Острый взгляд ясных глаз принца не лишил Просперо ни спокойствия, ни решимости.

— Вы самоуверенны, дон Просперо!

— Скажем лучше, я сознаю, что от меня требуется. Ваше высочество уже говорили, что все эти несчастья — итог моих действий на Джербе. И я считаю себя обязанным сделать все, что в моих силах, чтобы исправить положение.

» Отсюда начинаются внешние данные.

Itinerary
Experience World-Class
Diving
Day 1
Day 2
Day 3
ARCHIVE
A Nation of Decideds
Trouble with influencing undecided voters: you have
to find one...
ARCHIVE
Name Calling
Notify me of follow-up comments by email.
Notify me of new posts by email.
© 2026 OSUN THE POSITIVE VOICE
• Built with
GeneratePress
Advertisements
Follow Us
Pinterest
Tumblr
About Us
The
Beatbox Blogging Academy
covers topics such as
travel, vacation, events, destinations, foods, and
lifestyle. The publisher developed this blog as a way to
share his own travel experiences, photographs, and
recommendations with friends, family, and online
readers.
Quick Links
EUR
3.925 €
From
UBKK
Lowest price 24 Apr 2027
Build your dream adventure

Принц опустил голову; тень легла на его чело. Он вновь уселся в кресло у стола и принялся задумчиво поглаживать подбородок. Просперо и Алваро молча ждали его решения. Наконец принц обратился к Карбахалу:

— Что скажете, дон Алваро? В конце концов, сейчас вы — капитан неаполитанской эскадры, и все корабли находятся под вашим началом. Алваро был склонен к большей щедрости.

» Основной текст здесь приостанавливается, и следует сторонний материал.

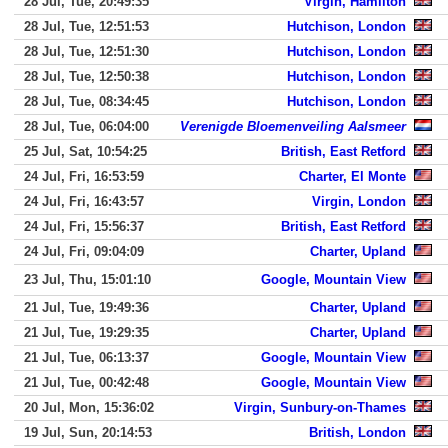
28 Jul, Tue, 20:49:35
Virgin, Hamilton
28 Jul, Tue, 12:51:53
Hutchison, London
28 Jul, Tue, 12:51:30
Hutchison, London
28 Jul, Tue, 12:50:38
Hutchison, London
28 Jul, Tue, 08:34:45
Hutchison, London
28 Jul, Tue, 06:04:00
Verenigde Bloemenveiling Aalsmeer
25 Jul, Sat, 10:54:25
British, East Retford
24 Jul, Fri, 16:53:59
Charter, El Monte
24 Jul, Fri, 16:43:57
Virgin, London
24 Jul, Fri, 15:56:37
British, East Retford
24 Jul, Fri, 09:04:09
Charter, Upland
23 Jul, Thu, 15:01:10
Google, Mountain View
21 Jul, Tue, 19:49:36
Charter, Upland
21 Jul, Tue, 19:29:35
Charter, Upland
21 Jul, Tue, 06:13:37
Google, Mountain View
21 Jul, Tue, 00:42:48
Google, Mountain View
20 Jul, Mon, 15:36:02
Virgin, Sunbury-on-Thames
19 Jul, Sun, 20:14:53
British, London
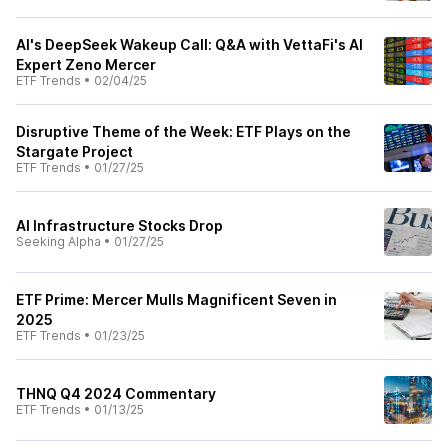
AI's DeepSeek Wakeup Call: Q&A with VettaFi's AI
Expert Zeno Mercer
ETF Trends
•
02/04/25
Disruptive Theme of the Week: ETF Plays on the
Stargate Project
ETF Trends
•
01/27/25
AI Infrastructure Stocks Drop
Seeking Alpha
•
01/27/25
ETF Prime: Mercer Mulls Magnificent Seven in
2025
ETF Trends
•
01/23/25
THNQ Q4 2024 Commentary
ETF Trends
•
01/13/25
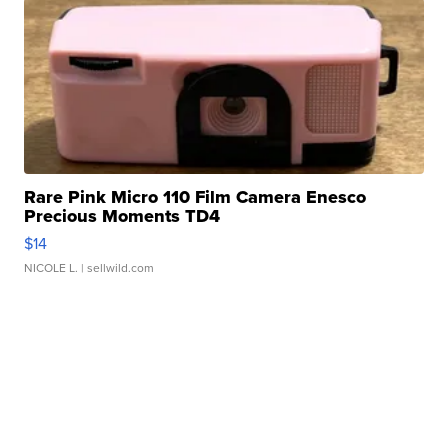
Rare Pink Micro 110 Film Camera Enesco
Precious Moments TD4
$14
NICOLE L.
| sellwild.com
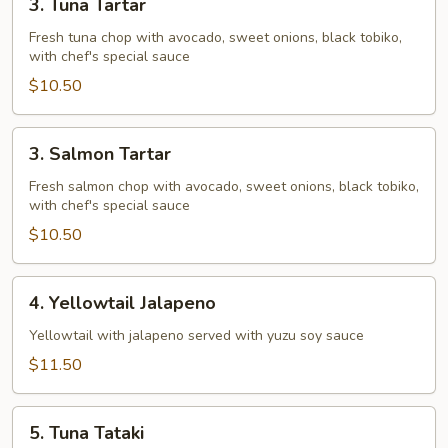
3. Tuna Tartar
Tuna
Tartar
Fresh tuna chop with avocado, sweet onions, black tobiko,
with chef's special sauce
$10.50
3.
3. Salmon Tartar
Salmon
Tartar
Fresh salmon chop with avocado, sweet onions, black tobiko,
with chef's special sauce
$10.50
4.
4. Yellowtail Jalapeno
Yellowtail
Jalapeno
Yellowtail with jalapeno served with yuzu soy sauce
$11.50
5.
5. Tuna Tataki
Tuna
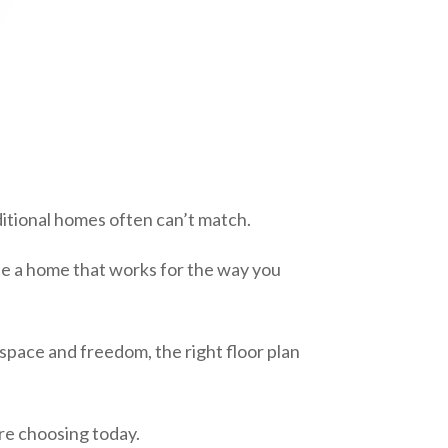
ditional homes often can’t match.
ate a home that works for the way you
space and freedom, the right floor plan
e choosing today.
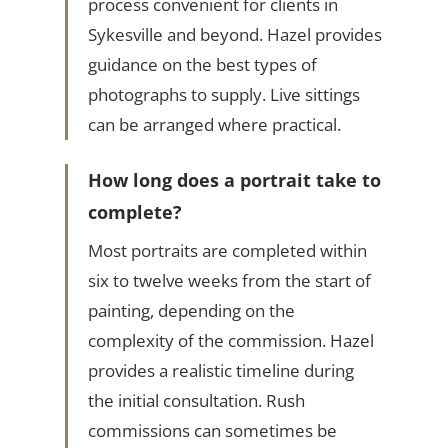
process convenient for clients in
Sykesville and beyond. Hazel provides
guidance on the best types of
photographs to supply. Live sittings
can be arranged where practical.
How long does a portrait take to
complete?
Most portraits are completed within
six to twelve weeks from the start of
painting, depending on the
complexity of the commission. Hazel
provides a realistic timeline during
the initial consultation. Rush
commissions can sometimes be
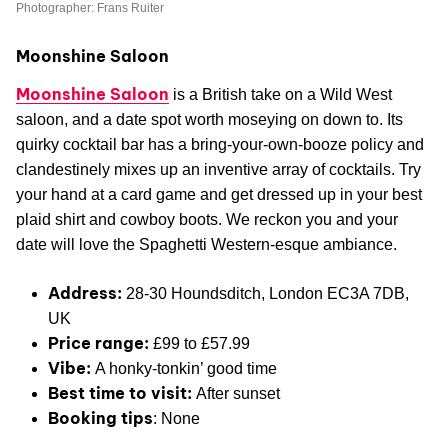
Photographer: Frans Ruiter
Moonshine Saloon
Moonshine Saloon
is a British take on a Wild West
saloon, and a date spot worth moseying on down to. Its
quirky cocktail bar has a bring-your-own-booze policy and
clandestinely mixes up an inventive array of cocktails. Try
your hand at a card game and get dressed up in your best
plaid shirt and cowboy boots. We reckon you and your
date will love the Spaghetti Western-esque ambiance.
Address:
28-30 Houndsditch, London EC3A 7DB,
UK
Price range:
£99 to £57.99
Vibe:
A honky-tonkin’ good time
Best time to visit:
After sunset
Booking tips
: None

— Едва ли, поскольку вернулся дон Просперо. Половина галер принадлежит ему. Он рискует своей собственностью. Но вот что я вам скажу:

если ваше высочество позволит, я с радостью пойду вместе с доном Просперо!

— И вы тоже? — спросил принц. Алваро улыбнулся и развел руками.

— Это большая честь для меня, даже если нам суждено быть разбитыми. Я буду горд служить вместе с доном Просперо.

— Вы окажете мне честь, сражаясь рядом со мной и помогая мне советом, — сказал Просперо.

Принц проговорил недовольным тоном, переводя взгляд с одного на другого:

— Все это очень мило и благородно. Да! — Ему явно было не по себе из-за собственной нерешительности. — Но не слишком ли много вы на себя берете? Мне нужно время, чтобы принять решение!

— Повинуемся, ваше высочество. Однако позвольте напомнить вам, что времени на раздумья нет, — ответил Алваро. — Сейчас надо спешить, как никогда. Пока судим да рядим, Драгут действует. Надо отплывать уже сегодня.

Просперо энергично поддержал его, и совместными усилиями им удалось вынудить вице-короля согласиться. Добившись своего, они тут же начали готовиться к отплытию.

Весь день шли лихорадочные приготовления, от которых сотрясались причалы Неаполя. Тем же вечером при полном штиле флот отправился в путь, взяв курс на северо-запад, на пролив Бонифачо.

Монна Джанна осталась под покровительством принца Оранского и его сестры, графини Нассау-Шалон. Принимая во внимание сложность положения, в котором оказалась девушка, благородный принц и его добрая сестра относились к ней с подчеркнутым вниманием. Ее поселили в крепости Анжевин по соседству с принцессой, в тех самых покоях, где когда-то жил дель Васто, и Джанна наслаждалась роскошью, достойной королевского наместника.